What you will do
The data below holds a line containing "left eye: (1584, 359)" and a line containing "right back paw: (1697, 435)"; please quote exactly those two lines and every line between them, and nothing else.

[[ Provided material, beginning ]]

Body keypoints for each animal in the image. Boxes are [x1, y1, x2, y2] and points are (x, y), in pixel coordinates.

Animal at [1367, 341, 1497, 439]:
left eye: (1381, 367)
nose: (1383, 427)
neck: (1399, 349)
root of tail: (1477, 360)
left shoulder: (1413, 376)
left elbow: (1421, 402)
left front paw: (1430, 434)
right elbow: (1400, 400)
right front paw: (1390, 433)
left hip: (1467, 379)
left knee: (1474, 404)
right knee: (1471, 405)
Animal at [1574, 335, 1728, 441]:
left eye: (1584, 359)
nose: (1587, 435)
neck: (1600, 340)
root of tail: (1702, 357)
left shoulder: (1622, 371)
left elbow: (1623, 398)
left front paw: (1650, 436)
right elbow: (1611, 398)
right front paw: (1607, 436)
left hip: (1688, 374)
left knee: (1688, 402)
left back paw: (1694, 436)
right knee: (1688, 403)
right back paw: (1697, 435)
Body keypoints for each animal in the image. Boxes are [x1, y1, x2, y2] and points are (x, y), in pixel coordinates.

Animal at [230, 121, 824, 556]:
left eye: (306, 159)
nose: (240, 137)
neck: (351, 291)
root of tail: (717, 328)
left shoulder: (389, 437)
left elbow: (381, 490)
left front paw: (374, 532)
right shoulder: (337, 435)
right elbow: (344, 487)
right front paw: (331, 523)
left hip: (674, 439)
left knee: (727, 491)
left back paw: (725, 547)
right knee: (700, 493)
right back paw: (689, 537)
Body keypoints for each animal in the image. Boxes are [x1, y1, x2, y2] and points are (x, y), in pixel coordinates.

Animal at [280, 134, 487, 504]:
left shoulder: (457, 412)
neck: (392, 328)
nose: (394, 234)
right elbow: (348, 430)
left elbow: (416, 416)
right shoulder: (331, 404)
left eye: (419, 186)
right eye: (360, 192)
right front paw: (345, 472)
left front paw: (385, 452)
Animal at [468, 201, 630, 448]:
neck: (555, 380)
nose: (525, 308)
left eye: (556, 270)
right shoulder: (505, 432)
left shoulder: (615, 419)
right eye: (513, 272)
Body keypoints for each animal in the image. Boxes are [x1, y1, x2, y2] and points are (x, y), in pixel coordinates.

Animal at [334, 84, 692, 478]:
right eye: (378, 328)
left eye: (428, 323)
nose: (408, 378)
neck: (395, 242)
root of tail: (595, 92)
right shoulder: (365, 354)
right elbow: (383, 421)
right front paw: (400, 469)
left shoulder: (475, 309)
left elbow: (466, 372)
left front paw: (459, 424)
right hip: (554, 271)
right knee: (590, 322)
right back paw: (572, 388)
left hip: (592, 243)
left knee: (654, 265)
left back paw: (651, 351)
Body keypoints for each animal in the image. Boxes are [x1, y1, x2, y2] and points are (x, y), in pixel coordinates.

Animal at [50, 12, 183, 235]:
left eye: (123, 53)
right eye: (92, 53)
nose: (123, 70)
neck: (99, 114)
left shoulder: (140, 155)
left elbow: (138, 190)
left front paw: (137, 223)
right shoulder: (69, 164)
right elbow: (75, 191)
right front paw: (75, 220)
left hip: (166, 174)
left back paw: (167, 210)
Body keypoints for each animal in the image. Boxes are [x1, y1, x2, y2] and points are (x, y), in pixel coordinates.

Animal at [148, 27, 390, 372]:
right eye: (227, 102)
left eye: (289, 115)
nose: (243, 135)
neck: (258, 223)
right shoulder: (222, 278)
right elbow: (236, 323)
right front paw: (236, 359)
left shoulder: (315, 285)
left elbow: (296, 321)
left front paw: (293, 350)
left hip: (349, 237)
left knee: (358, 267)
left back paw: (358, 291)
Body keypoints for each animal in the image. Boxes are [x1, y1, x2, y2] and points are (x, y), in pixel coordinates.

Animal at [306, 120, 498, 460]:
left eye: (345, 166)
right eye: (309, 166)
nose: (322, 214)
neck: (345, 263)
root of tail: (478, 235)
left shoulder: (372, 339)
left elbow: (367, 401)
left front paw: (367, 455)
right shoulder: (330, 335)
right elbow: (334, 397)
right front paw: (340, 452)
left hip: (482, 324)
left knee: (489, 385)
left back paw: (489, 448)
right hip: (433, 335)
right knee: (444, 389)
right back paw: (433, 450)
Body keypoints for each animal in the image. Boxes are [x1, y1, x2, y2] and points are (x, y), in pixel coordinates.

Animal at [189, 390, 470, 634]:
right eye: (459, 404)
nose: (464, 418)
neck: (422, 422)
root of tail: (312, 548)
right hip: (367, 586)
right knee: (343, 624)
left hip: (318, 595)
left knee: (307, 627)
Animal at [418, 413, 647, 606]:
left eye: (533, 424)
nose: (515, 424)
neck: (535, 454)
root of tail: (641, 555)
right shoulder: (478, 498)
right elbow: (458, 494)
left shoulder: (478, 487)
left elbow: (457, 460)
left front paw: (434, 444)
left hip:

[[ Provided material, end ]]

Answer box
left eye: (1584, 359)
nose: (1587, 435)
neck: (1600, 340)
root of tail: (1702, 357)
left shoulder: (1622, 371)
left elbow: (1623, 398)
left front paw: (1650, 436)
right elbow: (1611, 398)
right front paw: (1607, 436)
left hip: (1688, 374)
left knee: (1688, 402)
left back paw: (1694, 436)
right knee: (1688, 403)
right back paw: (1697, 435)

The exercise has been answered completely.